Republican George Allen is trying to redeem his political career and win back the Senate seat he lost six years ago in a chaotic, slur-stained campaign against Democrat Jim Webb. His simple strategy: If Obama falls, Democrat Tim Kaine falls with him.
Kaine was Obama's hand-picked chairman of the Democratic National Committee for two years. Their fates in November are linked in a state that both parties consider critical to winning the White House and controlling the Senate.
That makes Virginia the perfect spending target for big-spending political groups on each party's side, a chance to bag two opponents at once using the same dollars. As go Obama and Republican Mitt Romney in the president race, so go Kane and Allen.

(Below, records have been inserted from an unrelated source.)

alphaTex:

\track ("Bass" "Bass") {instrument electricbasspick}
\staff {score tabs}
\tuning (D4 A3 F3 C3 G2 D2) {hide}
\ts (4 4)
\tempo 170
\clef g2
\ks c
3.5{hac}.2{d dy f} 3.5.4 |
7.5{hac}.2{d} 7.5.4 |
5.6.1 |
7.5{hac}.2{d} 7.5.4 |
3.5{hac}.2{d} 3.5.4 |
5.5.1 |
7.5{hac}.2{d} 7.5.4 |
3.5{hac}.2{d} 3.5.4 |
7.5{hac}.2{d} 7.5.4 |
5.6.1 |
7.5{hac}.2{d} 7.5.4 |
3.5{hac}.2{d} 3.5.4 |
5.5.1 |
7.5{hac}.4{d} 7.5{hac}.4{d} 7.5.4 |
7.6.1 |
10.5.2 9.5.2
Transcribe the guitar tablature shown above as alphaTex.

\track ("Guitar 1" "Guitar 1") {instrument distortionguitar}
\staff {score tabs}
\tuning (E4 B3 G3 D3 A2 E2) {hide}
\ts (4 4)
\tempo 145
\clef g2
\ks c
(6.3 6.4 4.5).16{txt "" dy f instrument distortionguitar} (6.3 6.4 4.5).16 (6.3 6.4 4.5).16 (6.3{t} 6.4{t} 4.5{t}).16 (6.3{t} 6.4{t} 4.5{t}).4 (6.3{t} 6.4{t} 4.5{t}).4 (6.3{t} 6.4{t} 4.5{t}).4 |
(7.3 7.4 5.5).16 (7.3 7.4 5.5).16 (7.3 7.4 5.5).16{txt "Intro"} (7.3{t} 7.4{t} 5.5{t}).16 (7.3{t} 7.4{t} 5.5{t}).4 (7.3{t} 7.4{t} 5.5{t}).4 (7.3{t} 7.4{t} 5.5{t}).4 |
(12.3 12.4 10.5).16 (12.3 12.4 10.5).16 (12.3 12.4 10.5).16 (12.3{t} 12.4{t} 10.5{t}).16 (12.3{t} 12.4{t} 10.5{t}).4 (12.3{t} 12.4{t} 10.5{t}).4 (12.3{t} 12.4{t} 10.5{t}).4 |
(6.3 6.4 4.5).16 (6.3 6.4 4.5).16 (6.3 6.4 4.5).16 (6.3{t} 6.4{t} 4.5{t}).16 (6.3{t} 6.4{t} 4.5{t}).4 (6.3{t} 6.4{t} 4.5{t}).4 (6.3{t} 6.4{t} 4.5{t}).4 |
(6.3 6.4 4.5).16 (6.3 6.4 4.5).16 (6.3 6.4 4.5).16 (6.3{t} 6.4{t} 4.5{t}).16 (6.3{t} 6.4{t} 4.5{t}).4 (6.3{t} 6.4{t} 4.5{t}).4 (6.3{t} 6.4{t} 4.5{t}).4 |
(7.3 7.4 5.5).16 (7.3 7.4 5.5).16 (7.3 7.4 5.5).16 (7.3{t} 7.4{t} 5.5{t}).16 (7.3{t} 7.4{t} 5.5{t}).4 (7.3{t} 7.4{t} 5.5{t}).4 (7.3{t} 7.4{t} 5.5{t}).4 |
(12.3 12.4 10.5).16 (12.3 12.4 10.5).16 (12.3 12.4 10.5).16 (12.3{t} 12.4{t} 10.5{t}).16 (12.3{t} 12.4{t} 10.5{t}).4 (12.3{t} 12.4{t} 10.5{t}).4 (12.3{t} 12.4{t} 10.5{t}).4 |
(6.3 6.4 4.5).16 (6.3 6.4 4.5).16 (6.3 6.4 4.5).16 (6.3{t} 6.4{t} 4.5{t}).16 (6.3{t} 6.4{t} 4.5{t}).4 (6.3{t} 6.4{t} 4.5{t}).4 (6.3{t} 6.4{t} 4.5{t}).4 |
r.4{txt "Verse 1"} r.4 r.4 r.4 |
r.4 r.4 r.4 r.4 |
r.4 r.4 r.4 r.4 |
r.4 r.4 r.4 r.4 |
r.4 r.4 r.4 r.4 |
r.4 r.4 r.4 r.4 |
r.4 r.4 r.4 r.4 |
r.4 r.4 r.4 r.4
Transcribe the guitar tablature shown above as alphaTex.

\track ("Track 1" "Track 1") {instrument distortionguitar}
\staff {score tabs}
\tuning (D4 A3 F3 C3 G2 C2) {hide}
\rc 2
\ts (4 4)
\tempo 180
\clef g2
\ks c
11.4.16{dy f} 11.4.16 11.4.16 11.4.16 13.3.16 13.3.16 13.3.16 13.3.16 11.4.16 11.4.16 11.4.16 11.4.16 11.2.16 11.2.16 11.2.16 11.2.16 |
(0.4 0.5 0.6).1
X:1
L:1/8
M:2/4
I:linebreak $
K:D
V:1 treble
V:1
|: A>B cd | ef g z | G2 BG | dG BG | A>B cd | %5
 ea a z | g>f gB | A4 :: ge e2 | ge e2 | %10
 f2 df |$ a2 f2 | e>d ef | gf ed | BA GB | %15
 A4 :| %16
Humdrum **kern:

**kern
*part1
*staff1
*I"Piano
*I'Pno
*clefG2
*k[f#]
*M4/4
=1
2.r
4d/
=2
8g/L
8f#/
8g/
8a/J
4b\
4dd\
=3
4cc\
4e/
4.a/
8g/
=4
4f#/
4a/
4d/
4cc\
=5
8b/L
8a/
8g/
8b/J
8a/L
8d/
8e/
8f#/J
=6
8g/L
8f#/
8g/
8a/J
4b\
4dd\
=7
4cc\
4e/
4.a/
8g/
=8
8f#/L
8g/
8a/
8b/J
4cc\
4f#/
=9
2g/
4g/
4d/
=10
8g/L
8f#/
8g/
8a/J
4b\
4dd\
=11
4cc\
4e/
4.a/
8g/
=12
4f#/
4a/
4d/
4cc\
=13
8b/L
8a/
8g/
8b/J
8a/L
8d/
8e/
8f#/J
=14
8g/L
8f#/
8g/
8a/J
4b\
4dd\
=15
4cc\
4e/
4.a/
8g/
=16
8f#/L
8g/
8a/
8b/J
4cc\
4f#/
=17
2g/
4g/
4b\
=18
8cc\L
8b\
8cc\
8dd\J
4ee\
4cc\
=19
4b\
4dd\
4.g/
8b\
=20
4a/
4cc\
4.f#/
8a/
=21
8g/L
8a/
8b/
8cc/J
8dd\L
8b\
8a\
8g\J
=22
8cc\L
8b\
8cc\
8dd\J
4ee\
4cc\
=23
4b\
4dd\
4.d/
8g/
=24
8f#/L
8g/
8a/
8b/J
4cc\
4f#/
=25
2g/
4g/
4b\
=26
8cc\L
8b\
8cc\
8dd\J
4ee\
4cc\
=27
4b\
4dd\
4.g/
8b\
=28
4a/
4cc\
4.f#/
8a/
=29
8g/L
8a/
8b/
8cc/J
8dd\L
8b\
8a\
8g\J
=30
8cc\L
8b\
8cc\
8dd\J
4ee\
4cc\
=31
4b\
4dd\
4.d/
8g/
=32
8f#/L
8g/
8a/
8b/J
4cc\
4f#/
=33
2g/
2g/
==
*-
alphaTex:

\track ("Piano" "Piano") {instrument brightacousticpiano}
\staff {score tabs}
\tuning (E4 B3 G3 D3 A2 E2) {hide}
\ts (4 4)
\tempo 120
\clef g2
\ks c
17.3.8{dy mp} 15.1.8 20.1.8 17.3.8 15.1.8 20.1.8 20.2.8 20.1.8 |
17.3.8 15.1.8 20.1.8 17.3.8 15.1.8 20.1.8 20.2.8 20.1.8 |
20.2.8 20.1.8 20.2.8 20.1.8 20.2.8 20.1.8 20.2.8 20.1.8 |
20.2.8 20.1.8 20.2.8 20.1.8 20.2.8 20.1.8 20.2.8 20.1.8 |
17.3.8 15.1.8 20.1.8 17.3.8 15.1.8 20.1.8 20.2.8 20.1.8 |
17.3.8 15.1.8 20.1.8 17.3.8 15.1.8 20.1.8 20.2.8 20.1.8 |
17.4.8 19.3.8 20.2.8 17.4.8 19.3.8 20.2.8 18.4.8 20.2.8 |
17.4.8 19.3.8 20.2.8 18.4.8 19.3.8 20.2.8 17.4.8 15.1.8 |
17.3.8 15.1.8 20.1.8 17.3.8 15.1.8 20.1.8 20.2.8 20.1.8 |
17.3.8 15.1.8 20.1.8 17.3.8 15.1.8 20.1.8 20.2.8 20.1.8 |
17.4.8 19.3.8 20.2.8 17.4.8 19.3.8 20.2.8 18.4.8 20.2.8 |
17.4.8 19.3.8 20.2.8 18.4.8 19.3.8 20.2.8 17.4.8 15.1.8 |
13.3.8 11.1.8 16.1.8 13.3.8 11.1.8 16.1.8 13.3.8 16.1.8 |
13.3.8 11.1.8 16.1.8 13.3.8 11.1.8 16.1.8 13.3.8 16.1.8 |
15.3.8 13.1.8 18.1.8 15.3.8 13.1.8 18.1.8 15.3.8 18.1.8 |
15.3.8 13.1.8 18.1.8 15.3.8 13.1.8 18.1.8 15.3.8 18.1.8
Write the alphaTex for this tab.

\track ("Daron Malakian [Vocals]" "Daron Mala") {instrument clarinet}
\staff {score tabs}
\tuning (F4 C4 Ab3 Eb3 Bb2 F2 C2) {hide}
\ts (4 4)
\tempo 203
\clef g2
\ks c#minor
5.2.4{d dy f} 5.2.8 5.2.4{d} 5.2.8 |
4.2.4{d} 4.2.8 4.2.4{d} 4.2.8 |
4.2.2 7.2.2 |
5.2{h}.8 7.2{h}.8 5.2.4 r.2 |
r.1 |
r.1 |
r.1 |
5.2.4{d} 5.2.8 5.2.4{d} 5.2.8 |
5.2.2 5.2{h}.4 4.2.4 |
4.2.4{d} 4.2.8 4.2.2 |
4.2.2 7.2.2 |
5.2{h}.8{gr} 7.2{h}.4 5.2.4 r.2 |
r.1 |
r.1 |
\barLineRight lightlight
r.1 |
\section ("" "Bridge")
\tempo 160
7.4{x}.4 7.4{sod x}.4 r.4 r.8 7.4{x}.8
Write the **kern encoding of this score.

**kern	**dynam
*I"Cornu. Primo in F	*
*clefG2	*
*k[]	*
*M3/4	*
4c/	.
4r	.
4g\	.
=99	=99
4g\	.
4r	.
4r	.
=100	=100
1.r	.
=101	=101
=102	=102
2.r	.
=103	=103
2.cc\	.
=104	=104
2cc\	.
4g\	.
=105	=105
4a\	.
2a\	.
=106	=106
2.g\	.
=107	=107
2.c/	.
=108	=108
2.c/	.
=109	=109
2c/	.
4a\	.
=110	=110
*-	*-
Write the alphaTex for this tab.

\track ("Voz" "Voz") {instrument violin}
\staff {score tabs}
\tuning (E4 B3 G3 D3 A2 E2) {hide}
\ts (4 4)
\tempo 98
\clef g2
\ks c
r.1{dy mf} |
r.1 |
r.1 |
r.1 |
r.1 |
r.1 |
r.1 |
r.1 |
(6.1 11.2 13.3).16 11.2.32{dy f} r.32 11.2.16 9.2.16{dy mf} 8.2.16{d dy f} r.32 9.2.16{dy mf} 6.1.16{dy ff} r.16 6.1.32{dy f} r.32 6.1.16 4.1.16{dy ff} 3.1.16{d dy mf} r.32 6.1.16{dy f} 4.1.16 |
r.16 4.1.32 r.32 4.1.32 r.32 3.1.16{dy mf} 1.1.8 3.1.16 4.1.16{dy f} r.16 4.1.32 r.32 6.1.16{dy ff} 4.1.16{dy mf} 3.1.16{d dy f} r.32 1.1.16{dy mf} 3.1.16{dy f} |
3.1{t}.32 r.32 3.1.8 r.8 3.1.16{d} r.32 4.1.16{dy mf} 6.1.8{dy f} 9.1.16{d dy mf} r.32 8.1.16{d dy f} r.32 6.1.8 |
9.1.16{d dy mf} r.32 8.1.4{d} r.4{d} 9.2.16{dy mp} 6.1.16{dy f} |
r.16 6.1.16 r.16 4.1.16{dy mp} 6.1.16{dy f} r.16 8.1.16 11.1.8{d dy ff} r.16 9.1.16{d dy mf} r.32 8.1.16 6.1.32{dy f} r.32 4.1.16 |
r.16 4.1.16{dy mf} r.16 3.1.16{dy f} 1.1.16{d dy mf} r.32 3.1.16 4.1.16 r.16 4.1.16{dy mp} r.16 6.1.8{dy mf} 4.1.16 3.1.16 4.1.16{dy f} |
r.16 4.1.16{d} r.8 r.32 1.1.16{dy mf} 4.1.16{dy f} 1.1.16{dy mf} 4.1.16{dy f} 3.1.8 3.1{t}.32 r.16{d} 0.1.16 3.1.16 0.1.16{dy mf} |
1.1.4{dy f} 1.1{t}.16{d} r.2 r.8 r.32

Allen denies Kaine even the Virginia courtesy of addressing those who've held their office as "governor," calling him instead "Chairman Kaine," a derisive reference to his two years as head of the Democratic Party, one of them during his final year as governor. An Allen billboard in rural areas is even blunter: "Obama's senator, not Virginia's."
"Look, for a quarter of his term as governor, he took on the most partisan job in our country," Allen said in a telephone interview. "He was President Obama's hand-picked chairman, and he's been an advocate for all the significant agenda items of the Obama administration."
Kaine has never tried to disown Obama, though they disagree on several issues. He chafes at assertions by Allen and others that the two are joined at the hip.